Now that Verifone has confirmed one of its popular U.K. PIN pads was hacked by a researcher for last week's Black Hat security conference, is it time to rethink how POS devices can be maintained, managed and upgraded? It's very convenient to do so over a network or, in the case of Chip-and-PIN devices, using special maintenance cards. But we may be at the point where that's simply not secure.
To be clear, Verifone only acknowledged that one of three hacked PIN pads came from it. In addition, the secure electronic payment technologies vendor said it's already testing a fix. Great—that means other PIN pad vendors have similar security issues. We just don't know which ones.
In the demonstration on July 25, researchers from U.K.-based MWR InfoSecurity said they bought second-hand PIN pads on eBay to test and found that two of the Chip-and-PIN devices popular in the U.K. could be breached by means of specially programmed smartcards. A third device, used in the U.S., could be breached in multiple ways, including via Ethernet and mobile-network interfaces.
Technical details in the demonstration were sketchy, and the researchers taped over the identifying logos on the devices. But Verifone later owned up to one of the devices, saying it had a fix in the works, while pointing out that the attack was complex, new and only works on older devices using a specific optional software module. July was not a good month for Verifone's PIN pad security image; three weeks ago, German security researchers demonstrated how they could hack a popular Verifone PIN pad to capture card data and PINs and play Pong.
That German attack exploited problems in the PIN pad's network software. But in the Black Hat demonstration, the Chip-and-PIN devices could be breached just by inserting a specially programmed card that took control of the PIN pad.
That shouldn't be possible. Only data associated with a transaction—well-defined messages between the card and the device—should be going back-and-forth. A bad message should result in a rejected transaction. It's supposed to be a smarter, and thus more secure, version of a magstripe swipe. (And yes, there's a real irony in the fact that a magstripe swipe would never be able to take over an unmodified PIN pad this way—it takes EMV to make that possible.)
But obviously, it did happen. The researchers blamed it on a problem with the payments application in the PIN pad, but they may just be being kind. This could well be a designed-in security hole.The problem is that it's really convenient to be able to test and upgrade PIN pads without opening them up. But if that's done by means of specially programmed cards that give a technician access to the software, then the smartcard is doing more than just EMV transactions and the security of EMV is compromised. Even if payments remain secure, everything else in the PIN pad—what's keyed in, what's displayed on the screen, what's sent across the network—has lost its protection.

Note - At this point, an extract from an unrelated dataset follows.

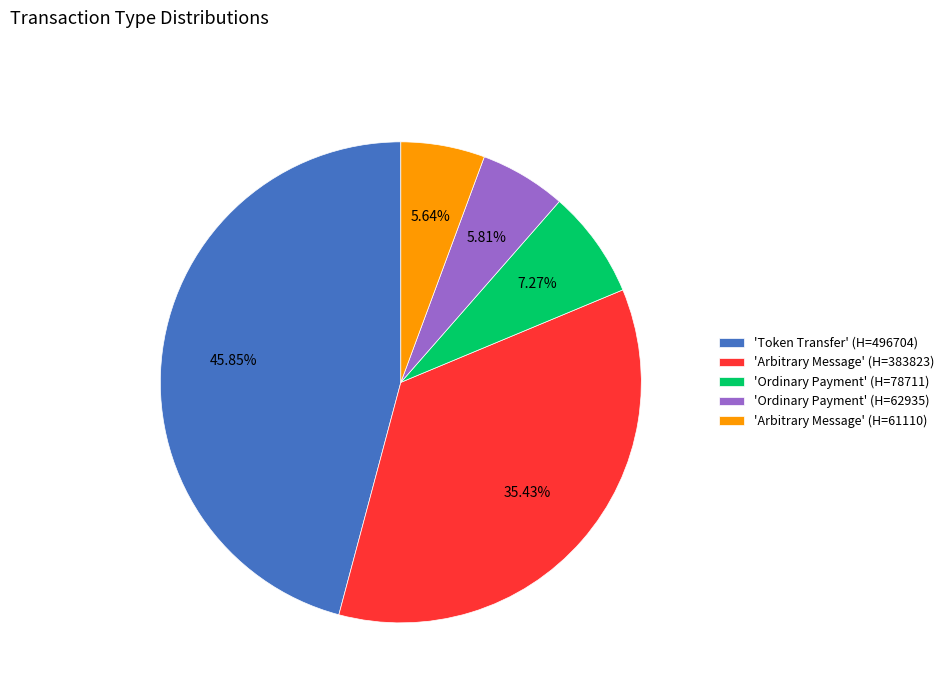

Is there a majority slice in this chart?

No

That's probably still safe in the hands of a vendor technician. But what a tech can do, a security researcher—or a thief—can do, too.
Both vendors and customers like that convenience. It means a PIN pad can be fixed or upgraded in place, without being swapped out and, in effect, remanufactured. That's expensive and time-consuming. It's also less insecure.

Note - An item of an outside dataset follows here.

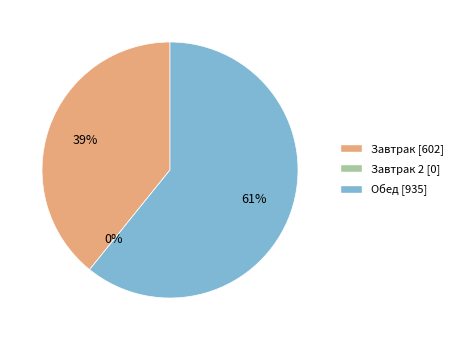

How many segments does this pie chart have?

3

Even more popular is the idea of maintaining POS devices remotely—don't even send out a tech with a special smartcard, just do it across the network. But that can just turn a local attack opportunity into a remote attack opportunity.

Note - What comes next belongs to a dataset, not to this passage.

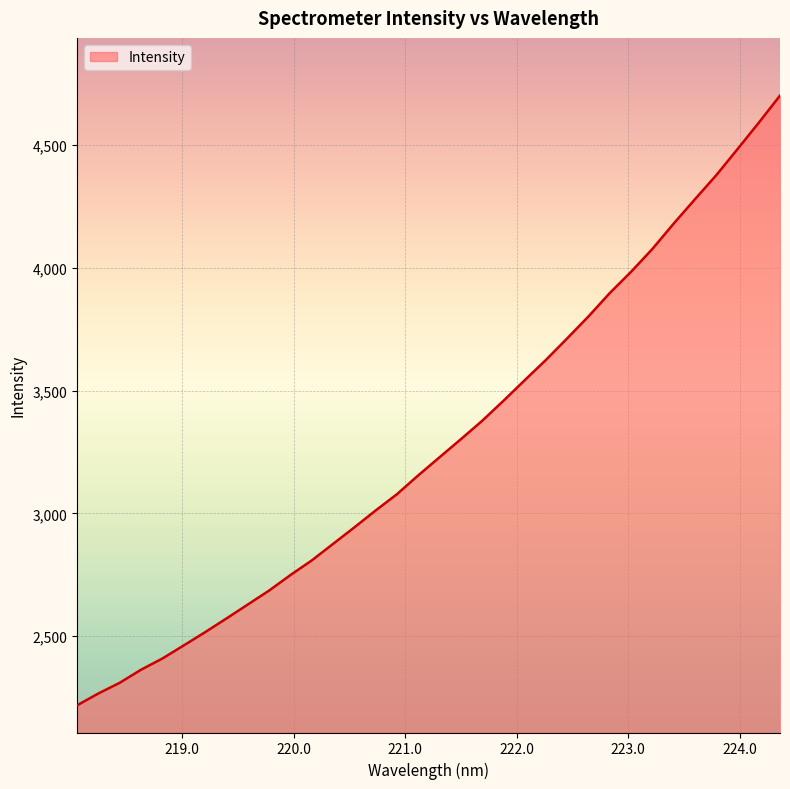

What is the smallest value displayed?

2218.2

No national chain really wants to give up the convenience of in-place or remote maintenance. That's understandable. But the security problem may simply be insurmountable.
Worse, PIN pads are increasingly impossible to secure. Simpler devices are easier to harden, but both vendors and retailers want lots of bells and whistles that make them easier to use, especially for handicapped customers. Standard devices are easier to maintain. But that means any thief can buy a PIN pad that's identical to the one sitting on a chain's counter, and then dissect it looking for security holes.
Sure, every POS device has to pass PCI certification. But that means it's been tested—not attacked. Reasonable assumptions about security no longer apply at a time when any POS device can be purchased, reverse engineered, and every security hole found and exploited. (Besides, we all know the reality of passing PCI: As soon as there's a breach, you've retroactively failed.)
That means it's time to be unreasonable. Both vendors and retailers need to start acting genuinely paranoid about their devices—hardening them way beyond what's reasonable, even if it means more cost and inconvenience for retailers. Otherwise the embarrassing demonstrations and, worse, the expensive PIN pad breaches will just keep coming.